- _EXCERPT_:
* * * * * * * * *
- Head coach: Stephanie White
- Arena: Bankers Life Fieldhouse

Results
- Record: 17–17 (.500)
- Place: 3rd (Eastern)
- Playoff finish: First round (lost to Phoenix Mercury 1–0)

Media
- Television: FSMW, ESPN2, NBATV

= 2016 Indiana Fever season =

17th season in the WNBA

The 2016 Indiana Fever season was the 17th season for the Indiana Fever of the Women's National Basketball Association. The season tipped off on May 1.

The Fever began the season slowly, losing their opening game. They won the next two games before losing their final two games in May to finish the month with a 2–3 record. In June, the team continued to struggle to find some consistency. They won their first game, but lost the next. After defeating Connecticut, they went on a three-game losing streak. The streak ended with a win at San Antonio, but that was followed by an overtime loss to New York. The Fever won their last two games of the month and finished 5–6 in June. The team lost their first two games in July before winning the next two. A loss to Connecticut prevented a winning streak from developing. However, they won their final three games of the month going into the Olympic break. The streak included a ten-point win over Los Angeles. The Fever got off to a slow start after the break, losing their only two games in August, and not managing to score more than 70 points in either. They won their opening game of September, before losing in Los Angeles. They then went on a three-game winning streak, which was followed by two losses. They won their final game of the season against Dallas to finish September 5–3.

The Fever finished with a record of 17–17, which placed them third in the Eastern Conference and fifth overall. As the fifth-seed in the 2016 WNBA Playoffs, they hosted the eighth-seed Phoenix Mercury in the First Round. The Fever lost 78–89 to end their season.
* * * * * * * * *
- _LISTING_:
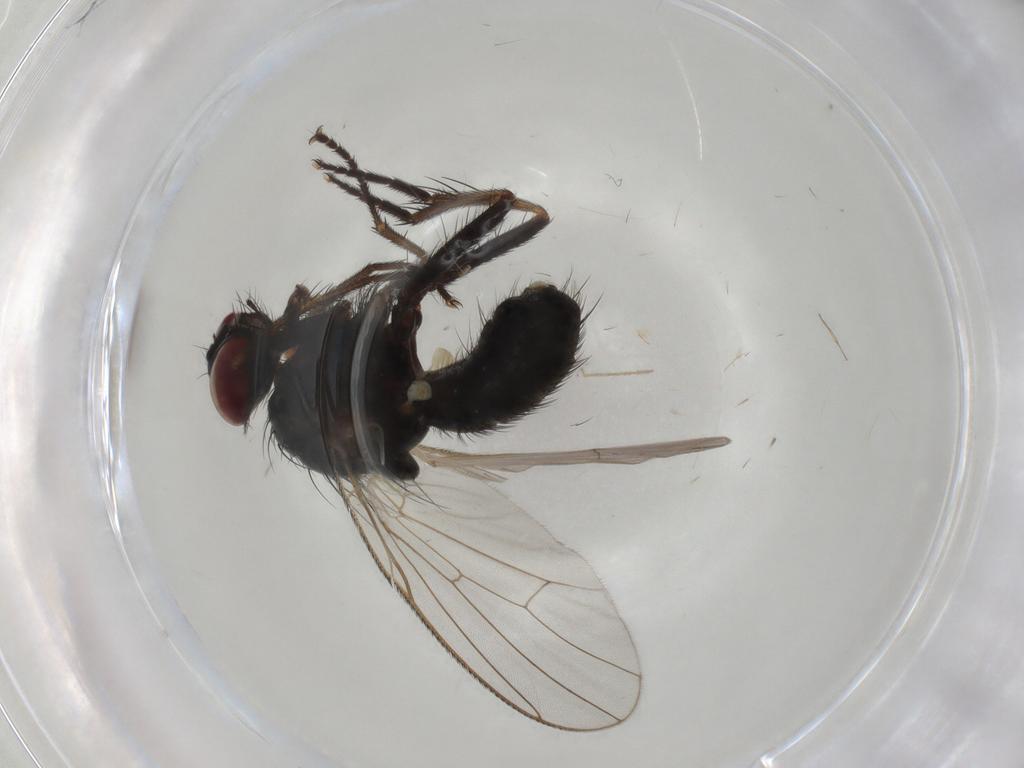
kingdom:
* * * * * * * * *
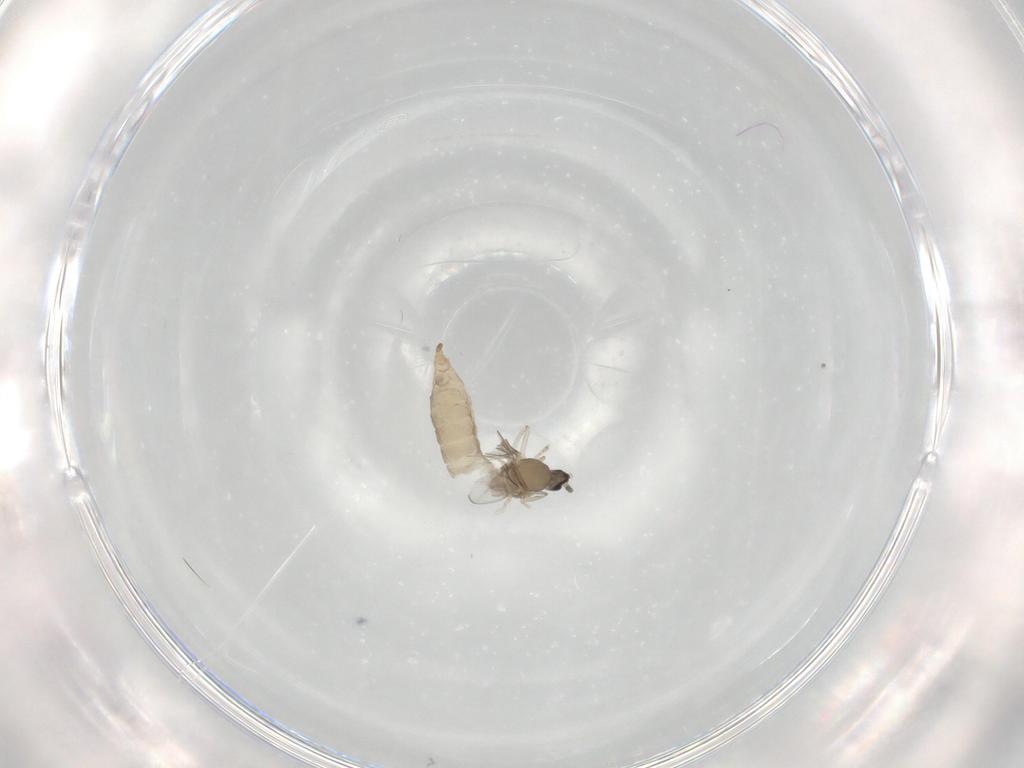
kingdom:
* * * * * * * * *
- _TASKS AND EXERCISES_:
1: In the 2016 Indiana Fever season article, what record did the Fever have at the end of May?
2: For each statement, say whether it agrees with the 2016 Indiana Fever season article, answering yes or no and quoting the deciding words from the article: (a) The season tipped off on May 1. (b) The Fever won both of their games in August. (c) The Fever won their last game of the season against Dallas.
3: Write out the part of the 2016 Indiana Fever season article between "- Playoff finish: First" and "off on May 1.", inclusive.
The listing has no role in any of this.

- _RESPONSES TO THE TASKS_:
1: 2–3

2:
(a) Yes: "The season tipped off on May 1."
(b) No: "losing their only two games in August"
(c) Yes: "They won their final game of the season against Dallas"

3:
- Playoff finish: First round (lost to Phoenix Mercury 1–0)

Media
- Television: FSMW, ESPN2, NBATV

= 2016 Indiana Fever season =

17th season in the WNBA

The 2016 Indiana Fever season was the 17th season for the Indiana Fever of the Women's National Basketball Association. The season tipped off on May 1.